Saved data entries:
Content starts

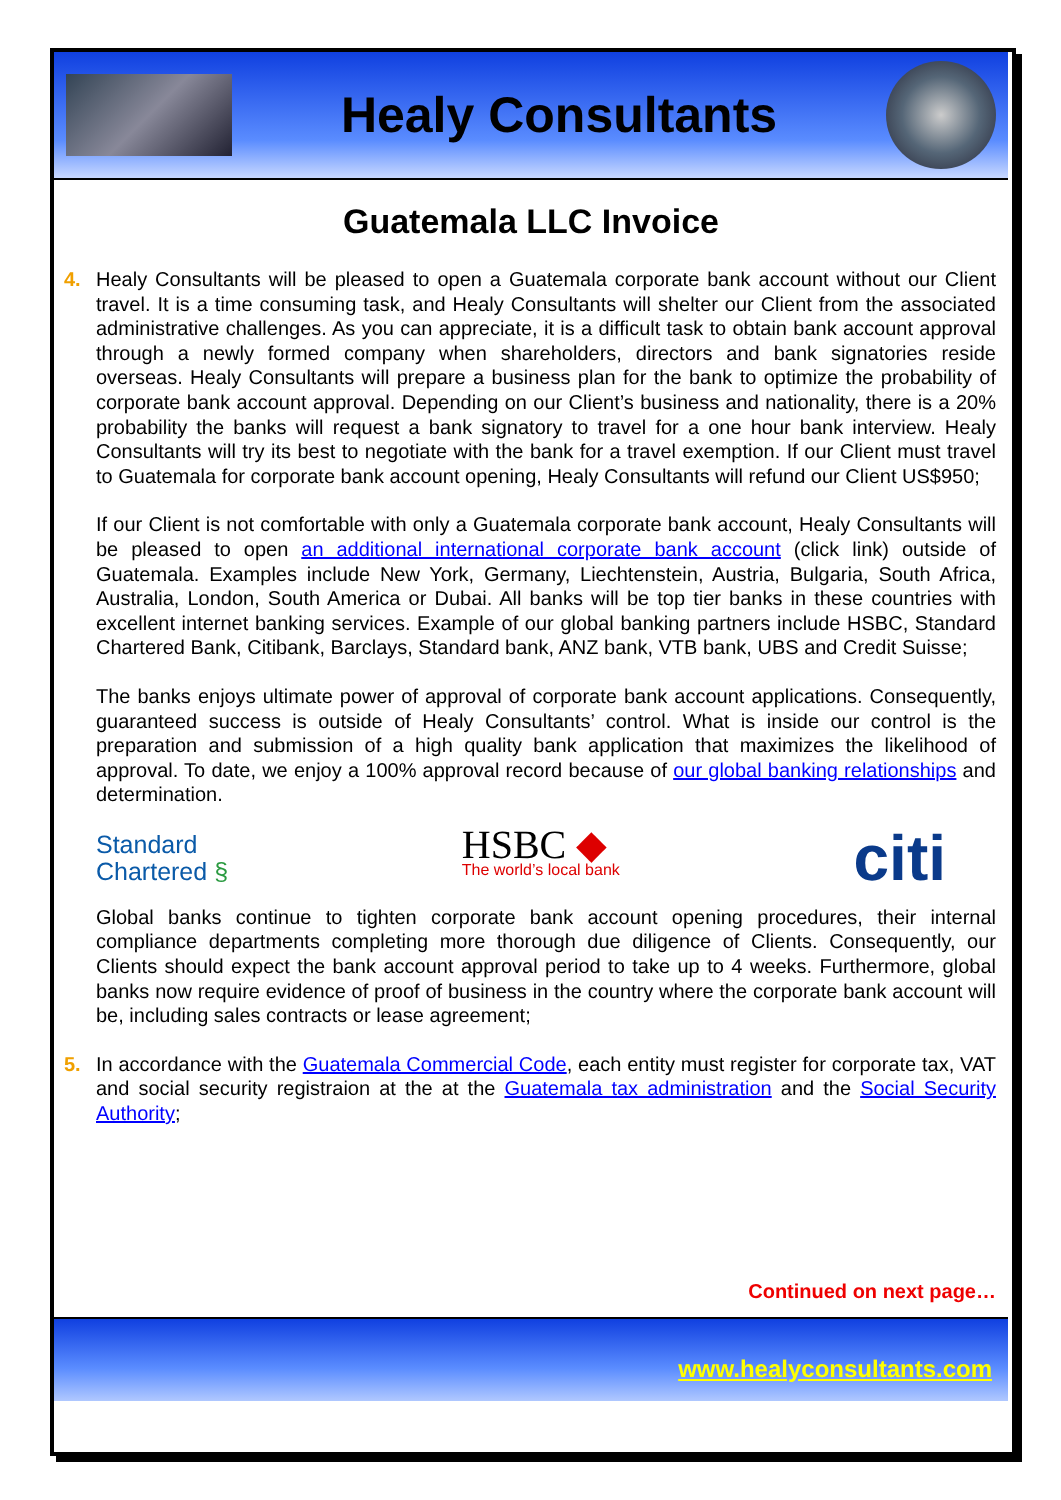Healy Consultants
Guatemala LLC Invoice
4. Healy Consultants will be pleased to open a Guatemala corporate bank account without our Client travel. It is a time consuming task, and Healy Consultants will shelter our Client from the associated administrative challenges. As you can appreciate, it is a difficult task to obtain bank account approval through a newly formed company when shareholders, directors and bank signatories reside overseas. Healy Consultants will prepare a business plan for the bank to optimize the probability of corporate bank account approval. Depending on our Client’s business and nationality, there is a 20% probability the banks will request a bank signatory to travel for a one hour bank interview. Healy Consultants will try its best to negotiate with the bank for a travel exemption. If our Client must travel to Guatemala for corporate bank account opening, Healy Consultants will refund our Client US$950;
If our Client is not comfortable with only a Guatemala corporate bank account, Healy Consultants will be pleased to open an additional international corporate bank account (click link) outside of Guatemala. Examples include New York, Germany, Liechtenstein, Austria, Bulgaria, South Africa, Australia, London, South America or Dubai. All banks will be top tier banks in these countries with excellent internet banking services. Example of our global banking partners include HSBC, Standard Chartered Bank, Citibank, Barclays, Standard bank, ANZ bank, VTB bank, UBS and Credit Suisse;
The banks enjoys ultimate power of approval of corporate bank account applications. Consequently, guaranteed success is outside of Healy Consultants’ control. What is inside our control is the preparation and submission of a high quality bank application that maximizes the likelihood of approval. To date, we enjoy a 100% approval record because of our global banking relationships and determination.
Standard
Chartered §
HSBC ◆
The world’s local bank
citi
Global banks continue to tighten corporate bank account opening procedures, their internal compliance departments completing more thorough due diligence of Clients. Consequently, our Clients should expect the bank account approval period to take up to 4 weeks. Furthermore, global banks now require evidence of proof of business in the country where the corporate bank account will be, including sales contracts or lease agreement;
5. In accordance with the Guatemala Commercial Code, each entity must register for corporate tax, VAT and social security registraion at the at the Guatemala tax administration and the Social Security Authority;
Continued on next page…
www.healyconsultants.com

Content ends

- **Work to be completed**: Exactly what appears in the records above must be returned, apart from the pictures.

- **Solution to the exercise**:
Healy Consultants
Guatemala LLC Invoice
4. Healy Consultants will be pleased to open a Guatemala corporate bank account without our Client travel. It is a time consuming task, and Healy Consultants will shelter our Client from the associated administrative challenges. As you can appreciate, it is a difficult task to obtain bank account approval through a newly formed company when shareholders, directors and bank signatories reside overseas. Healy Consultants will prepare a business plan for the bank to optimize the probability of corporate bank account approval. Depending on our Client’s business and nationality, there is a 20% probability the banks will request a bank signatory to travel for a one hour bank interview. Healy Consultants will try its best to negotiate with the bank for a travel exemption. If our Client must travel to Guatemala for corporate bank account opening, Healy Consultants will refund our Client US$950;
If our Client is not comfortable with only a Guatemala corporate bank account, Healy Consultants will be pleased to open an additional international corporate bank account (click link) outside of Guatemala. Examples include New York, Germany, Liechtenstein, Austria, Bulgaria, South Africa, Australia, London, South America or Dubai. All banks will be top tier banks in these countries with excellent internet banking services. Example of our global banking partners include HSBC, Standard Chartered Bank, Citibank, Barclays, Standard bank, ANZ bank, VTB bank, UBS and Credit Suisse;
The banks enjoys ultimate power of approval of corporate bank account applications. Consequently, guaranteed success is outside of Healy Consultants’ control. What is inside our control is the preparation and submission of a high quality bank application that maximizes the likelihood of approval. To date, we enjoy a 100% approval record because of our global banking relationships and determination.
Standard
Chartered §
HSBC ◆
The world’s local bank
citi
Global banks continue to tighten corporate bank account opening procedures, their internal compliance departments completing more thorough due diligence of Clients. Consequently, our Clients should expect the bank account approval period to take up to 4 weeks. Furthermore, global banks now require evidence of proof of business in the country where the corporate bank account will be, including sales contracts or lease agreement;
5. In accordance with the Guatemala Commercial Code, each entity must register for corporate tax, VAT and social security registraion at the at the Guatemala tax administration and the Social Security Authority;
Continued on next page…
www.healyconsultants.com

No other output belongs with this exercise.